Blog PostsImproving Police-Community Relations

Improving Police-Community Relations

“It’s a familiar scene: There’s a fender-bender, a police car pulls up behind two parked cars on the side of the road, the officer gets out of his cruiser and finds two men arguing.

About a dozen people watch to see what happens next, one is a training officer holding a tablet. He’s grading how the officer interacts with the two “accident victims.” He is looking to make sure the officer not only interacts with the two men correctly, but also goes into the situation deliberately, allowing time to assess the situation and deescalate if possible.

Each year the Brookline police department puts its officers through about 48 hours of training. The training is based on the state requirements and the policing environment, said Deputy Superintendent Michael Gropman, who added, “Based on the current environment we’ve been concentrating our trainings on procedural justice, police legitimacy, and fair and impartial policing.

Brookline has developed a series of scenario-based trainings; with each session building on the previous lesson. The goal: To recreate real situations faced by officers in the field, ratchet up the stress, determine how the officer reacts, then offer techniques to improve performance. “Together with MEMA and a pilot program with defense contractor Aptima technologies, the department videotapes police going through the scenarios and then has the officer and a trainer review the scenarios and the trainer’s grades after the fact.”
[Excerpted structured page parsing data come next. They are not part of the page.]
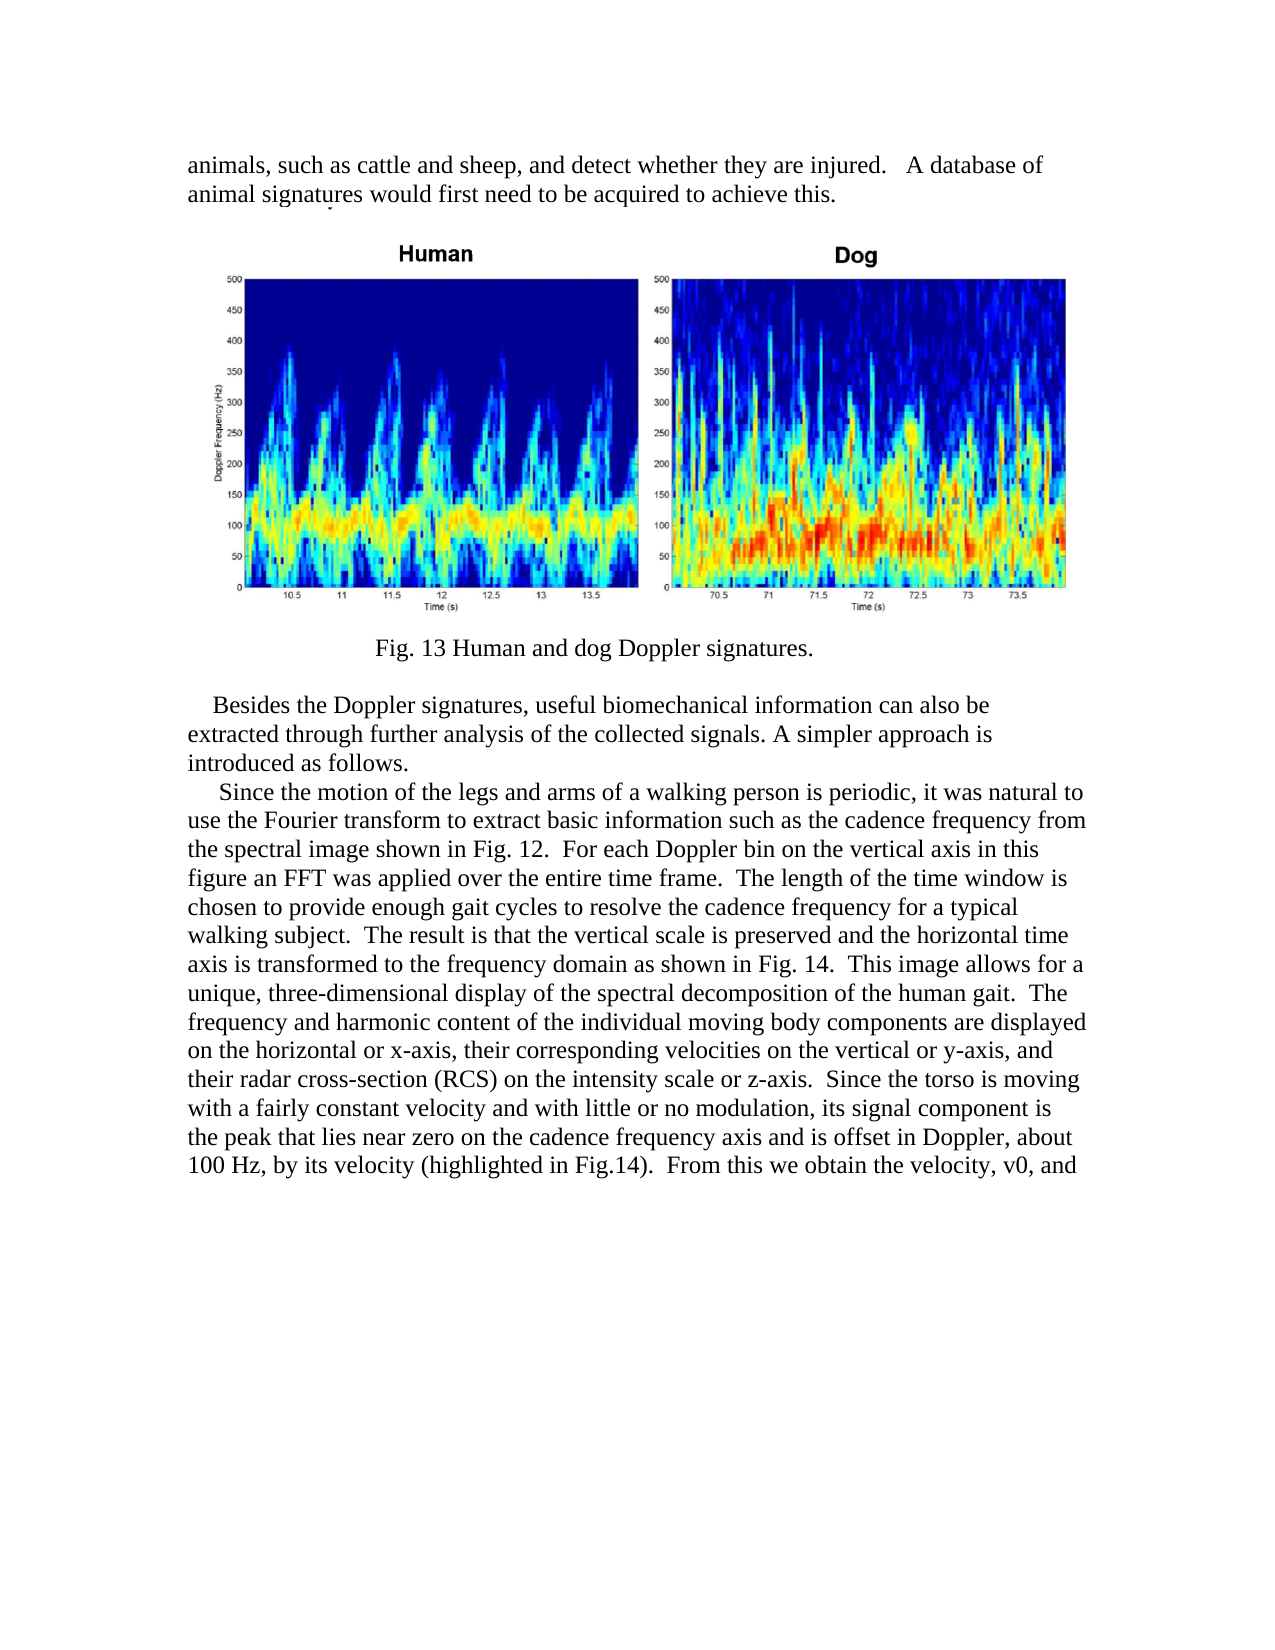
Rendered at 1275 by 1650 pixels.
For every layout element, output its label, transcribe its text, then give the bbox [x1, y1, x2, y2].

text Since the motion of the legs and arms of a walking person is periodic, it was natural to use the Fourier transform to extract basic information such as the cadence frequency from the spectral image shown in Fig. 12. For each Doppler bin on the vertical axis in this figure an FFT was applied over the entire time frame. The length of the time window is chosen to provide enough gait cycles to resolve the cadence frequency for a typical walking subject. The result is that the vertical scale is preserved and the horizontal time axis is transformed to the frequency domain as shown in Fig. 14. This image allows for a unique, three-dimensional display of the spectral decomposition of the human gait. The frequency and harmonic content of the individual moving body components are displayed on the horizontal or x-axis, their corresponding velocities on the vertical or y-axis, and their radar cross-section (RCS) on the intensity scale or z-axis. Since the torso is moving with a fairly constant velocity and with little or no modulation, its signal component is the peak that lies near zero on the cadence frequency axis and is offset in Doppler, about 100 Hz, by its velocity (highlighted in Fig.14). From this we obtain the velocity, v0, and [187, 777, 1087, 1179]
text Besides the Doppler signatures, useful biomechanical information can also be extracted through further analysis of the collected signals. A simpler approach is introduced as follows. [187, 691, 1087, 777]
picture [187, 207, 1088, 634]
text Fig. 13 Human and dog Doppler signatures. [187, 634, 1087, 662]
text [187, 150, 1087, 207]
–The Brookline Tab, 17 March 2016

The Brookline Tab delivers an insightful account of the Brookline police department’s use of training to reinforce behaviors that lead to better police-community relations and public safety. The national debate on police use of force has called into question how police are engaging with their communities and by extension, their training. The rationale being that the ability to de-escalate conflict might reduce those incidents. A study by Harvard Kennedy School last year outlined how police had moved away from community policing “to a more militarized approach” after the war on drugs and terrorist attacks of 9/11. It advocated a shift “from warriors to guardians,” a proposition echoed in President Obama’s “Task Force on 21st Century Policing,” that calls for training and other initiatives to improve community-police relations.
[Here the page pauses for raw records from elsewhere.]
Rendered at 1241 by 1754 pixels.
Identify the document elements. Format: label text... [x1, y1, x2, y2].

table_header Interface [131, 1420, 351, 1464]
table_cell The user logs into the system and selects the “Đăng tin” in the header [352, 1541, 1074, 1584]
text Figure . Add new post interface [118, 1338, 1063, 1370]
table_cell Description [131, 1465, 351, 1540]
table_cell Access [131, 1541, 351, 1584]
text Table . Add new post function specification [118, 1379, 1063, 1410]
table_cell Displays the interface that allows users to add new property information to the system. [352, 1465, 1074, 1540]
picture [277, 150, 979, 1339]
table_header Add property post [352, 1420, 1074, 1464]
The challenge looms large: how can police departments make the move to real behavioral change? As the article notes, although the Brookline police had no fatal shootings last year, they’re proactively adopting best practices and tools to train their officers for how to interact and engage with citizens to minimize future shooting incidents.

The Power of Video

Using Aptima’s SPOTLITE® performance measurement application on their tablet or smartphone, the instructor can simultaneously film the scenario and rate the behaviors that contribute to good policing. As we know from news accounts, video doesn’t lie or fade like memories, and it can be a convincing and effective tool for use in training.

The Live Tagging screen allows the instructor to select the trainee behavior to be video-tagged during the training exercise.
Once the instructor has selected a behavior for video tagging, the Live Tagging Screen offers a range of assessment options for rating the trainee’s performance or the targeted behavior.

Rather than having to take copious notes or rely on memory after the exercise, the instructor uses SPOTLITE’s built-in assessment forms to measure key task relevant behaviors, such as personal safety, their composure and de-escalation efforts during the interaction. Using SPOTLITE, the instructor annotates the video, capturing the visual cues and applying qualitative and quantitative ratings for an effective after-action debrief.

Similar to bookmarks in a DVD, when the instructor and trainee replay the scenario, they can jump directly to the key segments of the interaction, reviewing and contrasting what went right or wrong. “You did X, but should have done X AND Y for outcome P instead of Q.” This gives the trainee the context to make corrections and positive change.

The Science of Learning

It takes a cycle of ‘practice, measurement, and feedback’ to reinforce a desired behavior. In working with the Brookline police, we decomposed the officer’s job, identifying the components or discrete behaviors that contribute to ‘mission’ or performance success. We defined the measurements and built them into the app. Using SPOTLITE, the instructor now has the appropriate behavioral anchors to rate the trainee during the scenario.

This provides the feedback and context for the trainee to learn, internalize and improve on what they subsequently do. They can see whether or not they spoke clearly, informed the citizen of their rights without threat, and other actions that denote whether they performed as needed.

“Through a discussion the officers are able to see what they’ve done correctly, what they need improvement on and what things are not in line with what we expect,” said Gropman.

“The goal here is to slow down and take the extra seconds to find out what they’re arguing about,” said Officer Peter Muise, who was critiquing the officers.

“After Officer Brian Gallagher finished a scenario and talked with Muise, Gallagher said, “It’s definitely a different experience… But things like this help prepare us.”

This training process, using video in a cycle of measurement and feedback, works not just for law enforcement, but in any domain involving human behavior or interaction. It can be used in healthcare settings to evaluate surgeons’ performance of invasive procedures, in military and first responder training exercises for teaming and collaboration, and in corporate environments for leadership and business communications skills training.

As the saying goes, ‘practice makes perfect’—but only if you’re practicing the actual behaviors that it takes to be perfect.